Inclusion–Exclusion Criteria
Volunteers are screened at baseline to rule out the presence of moderate to severe cognitive impairment using the Short Portable Mental Status Questionnaire (Kahn, Goldfarb, Pollack, & Peck, 1960). They also receive a physical examination of the joints and muscles from the study rheumatologist. The physical exam determines clinical presence of OA of the hip or knee and rates degree of functional significance by using a modified version of the ACR Functional Class (American Rheumatism Association, 1982).
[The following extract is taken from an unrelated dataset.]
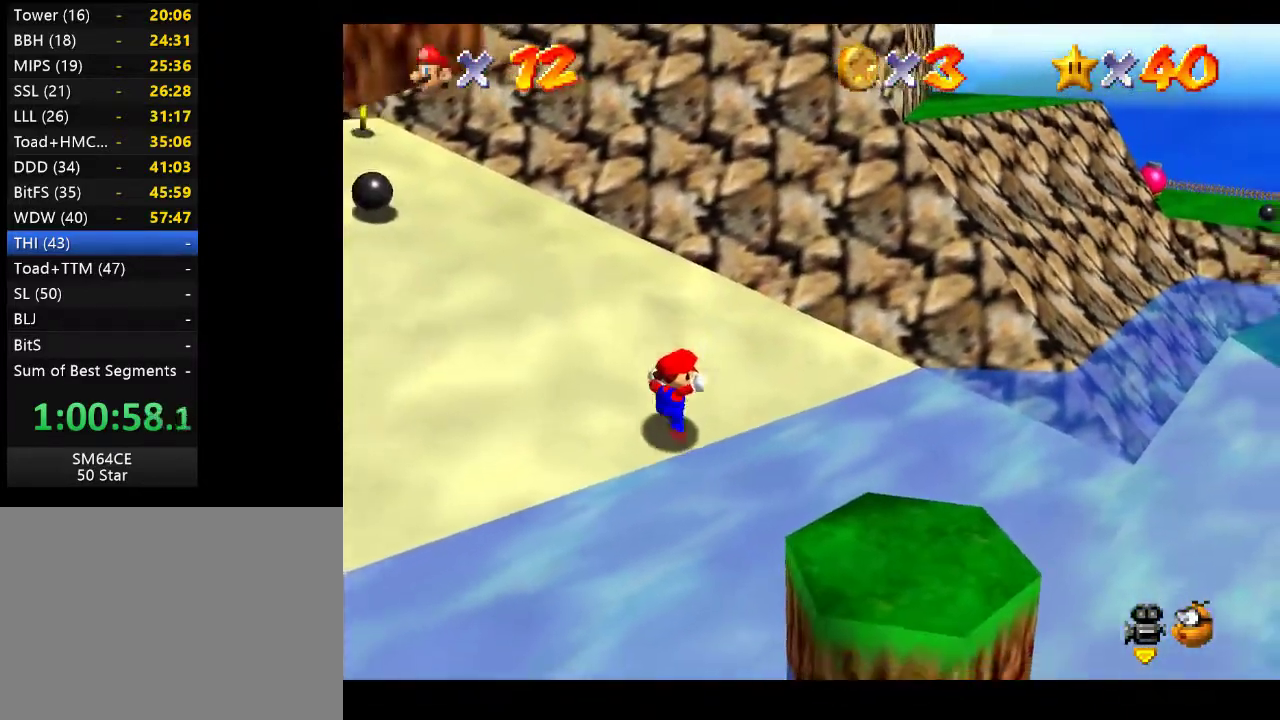
{"buttons": [], "left_stick": "up-right", "right_stick": "center", "events": [[17, "left_stick", "center"], [350, "left_stick", "up-right"]]}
Clinical criteria for the presence of knee OA are knee pain plus at least three of the following six clinical findings: age > 60 years, morning stiffness with a duration < 30 min, crepitus on active motion, tenderness of the bony margins of the joint, bony enlargement on examination, and a lack of palpable warmth of the synovium (Altman et al., 1986). A person is classified as having hip OA if pain is present in combination with either (a) hip internal rotation 15°, pain present on internal rotation of the hip, morning stiffness of the hip for a time 60 min, and age > 60 years or (b) hip internal rotation < 15°, and hip flexion 115°. The sensitivity for this definition is 86% and specificity is 75% (Altman et al., 1991). Persons with an acutely inflamed or significantly swollen joint are advised to come back for reexamination and possible inclusion in the next iteration of the intervention. Persons who meet the inclusion criteria are invited to participate in the trial on a first-come basis. Persons with severe, limiting cardiovascular disease, active thrombophlebitis, recent pulmonary embolus, an acute systemic illness, poorly controlled diabetes, and other health conditions that might preclude exercise training are excluded.

Sample Characteristics
We conducted these analyses on the first seven iteration groups (N = 150; 80 treatment and 70 control).

The Intervention
The Fit and Strong Intervention is offered in 90-min sessions held three times per week for 8 weeks. The maximum number of participants in each iteration is 15. The sessions are led by one of two physical therapists who share responsibility for each iteration.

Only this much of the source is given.